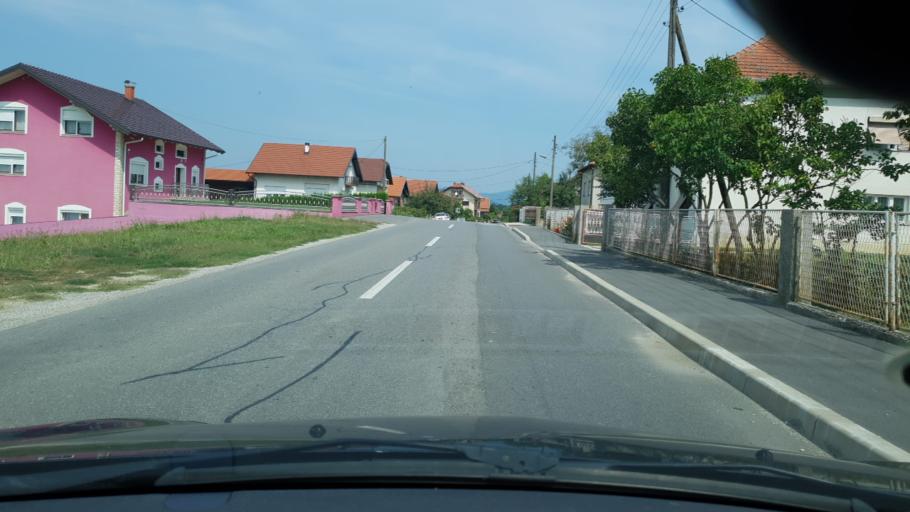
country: HR
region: Krapinsko-Zagorska
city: Marija Bistrica
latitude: 46.0278
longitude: 16.0998
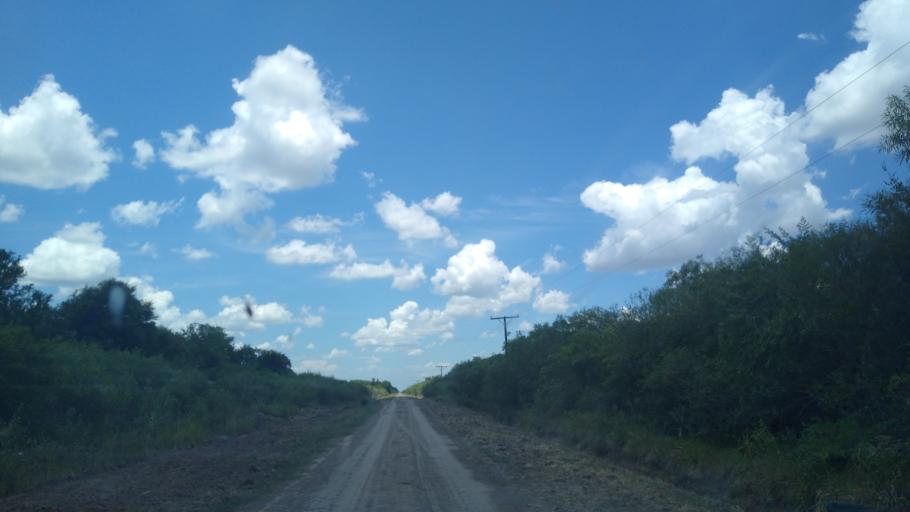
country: AR
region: Chaco
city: Presidencia Roque Saenz Pena
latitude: -26.7405
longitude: -60.3332
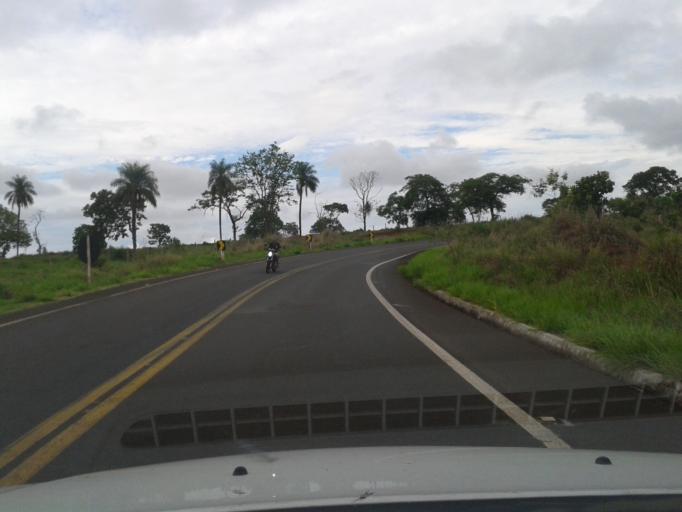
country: BR
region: Minas Gerais
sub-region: Campina Verde
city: Campina Verde
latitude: -19.5214
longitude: -49.7186
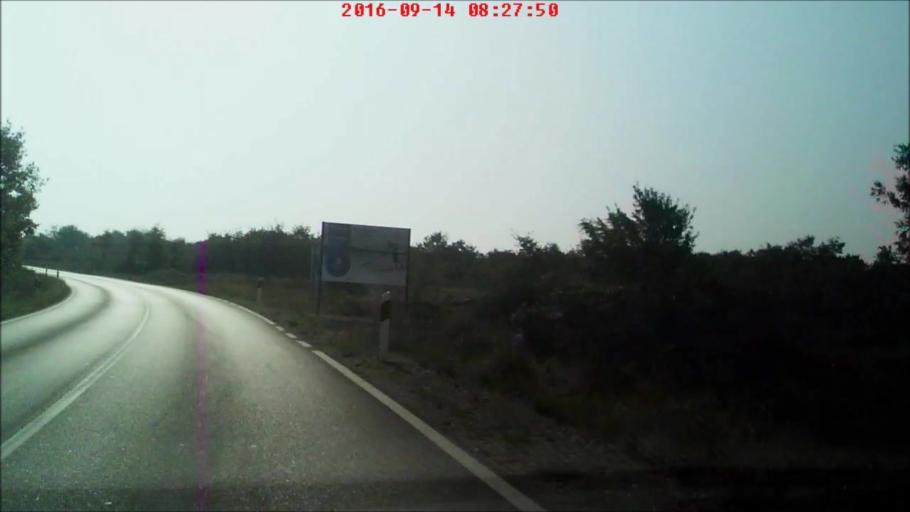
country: HR
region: Zadarska
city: Zadar
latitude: 44.1867
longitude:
◇ ◇ ◇ ◇
# Problem
Copy out each line of the material above that contains the word "latitude", and note that case counts.

# The result
latitude: 46.0278
latitude: -26.7405
latitude: -19.5214
latitude: 44.1867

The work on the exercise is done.